* Task description *
Reproduce the listing below verbatim, omitting the pictures.

* Data *
━━━
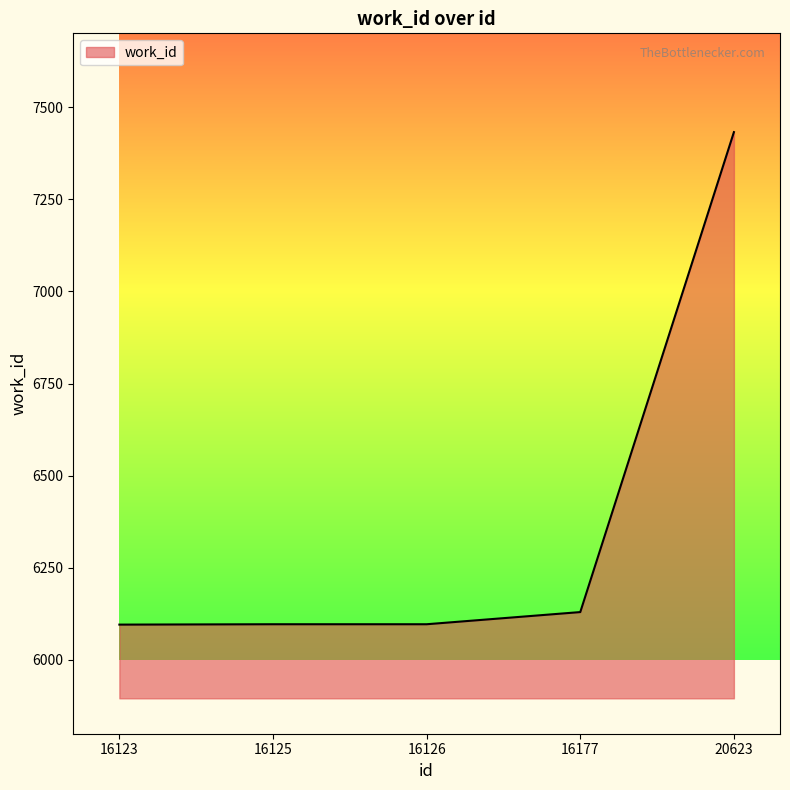

Read the value at 16123.

6096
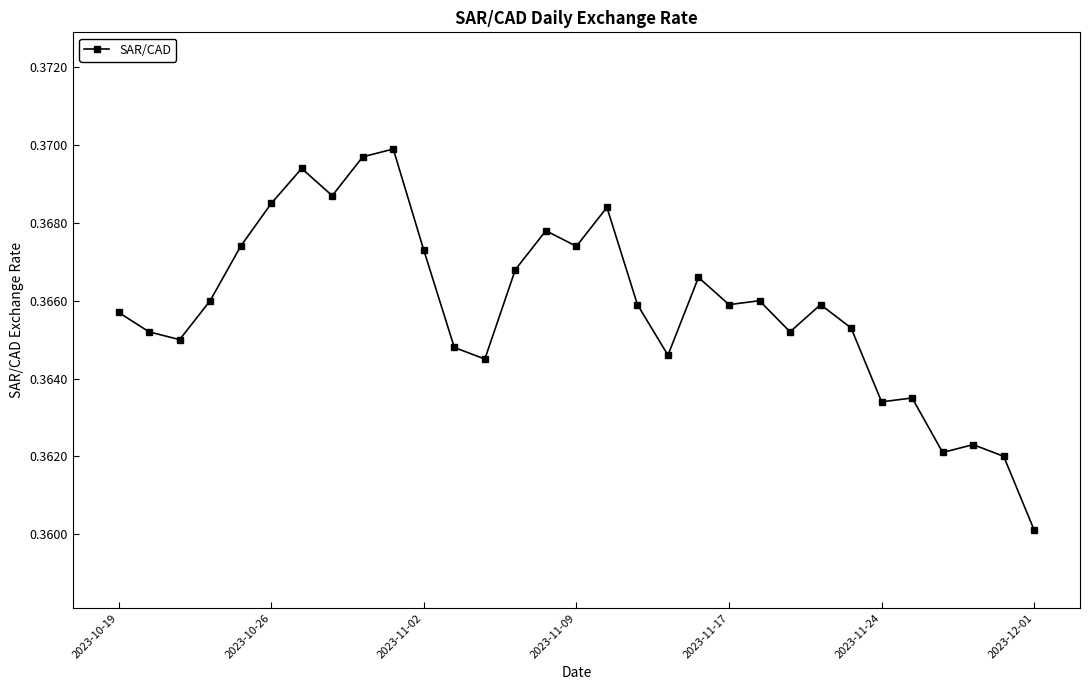

Count the values in the range 0 to 1.

31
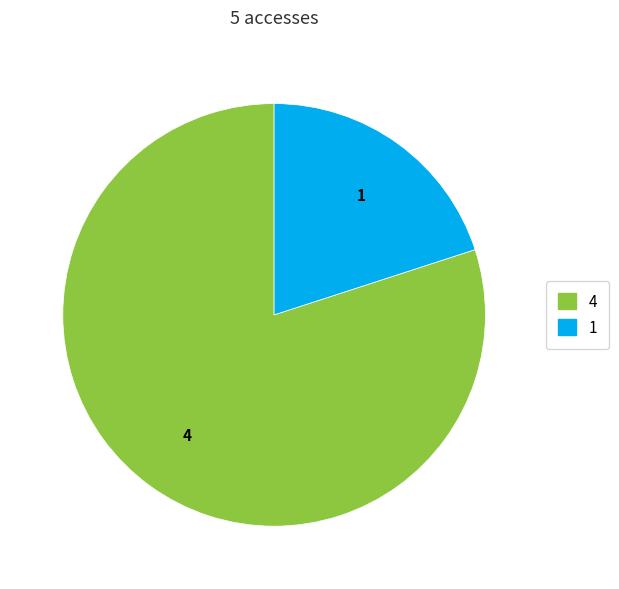

Does any single category account for the majority?

Yes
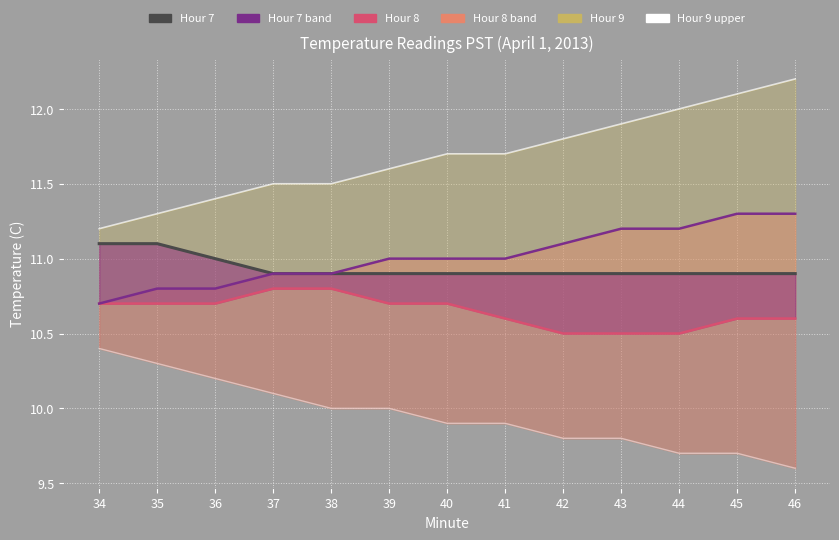

True or false: Hour 7 line has more than 0 interior local peaks.

False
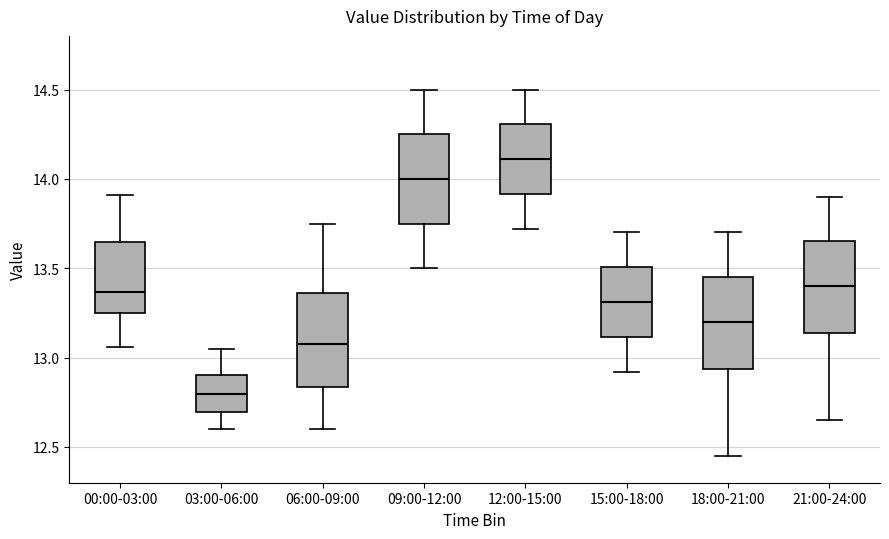

Where does the upper whisker of the box for 12:00-15:00 end on the y-axis? The values are not printed on the chart, so give them approximately, as read against the axis.

14.50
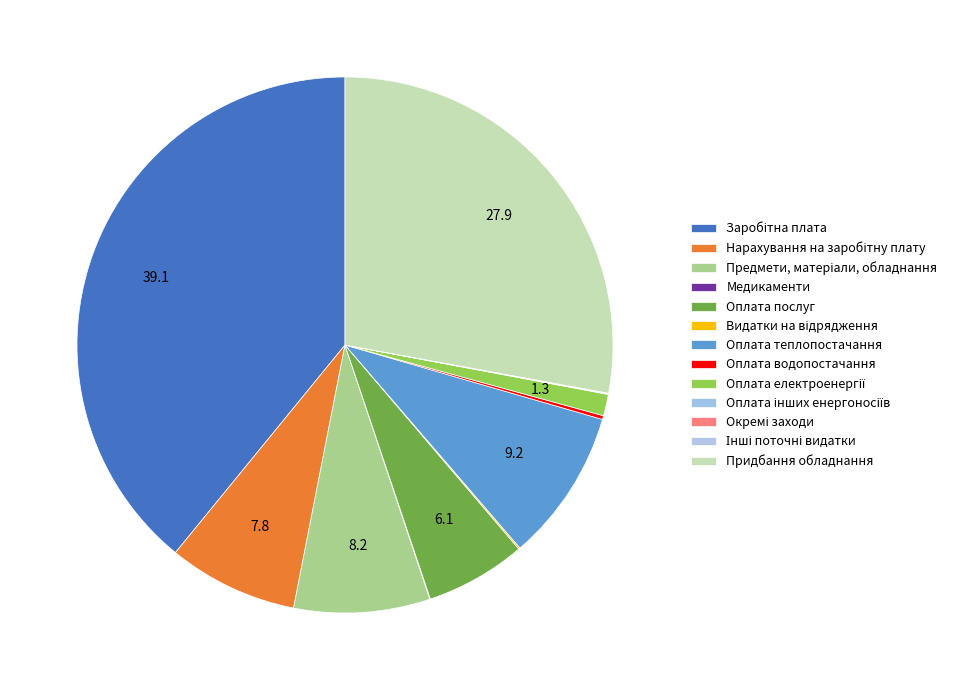

What is the smallest slice in the pie chart?

Окремі заходи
━━━
* Response area *
Read the value at 16123.

6096

Count the values in the range 0 to 1.

31

Does any single category account for the majority?

Yes

True or false: Hour 7 line has more than 0 interior local peaks.

False

Where does the upper whisker of the box for 12:00-15:00 end on the y-axis? The values are not printed on the chart, so give them approximately, as read against the axis.

14.50

What is the smallest slice in the pie chart?

Окремі заходи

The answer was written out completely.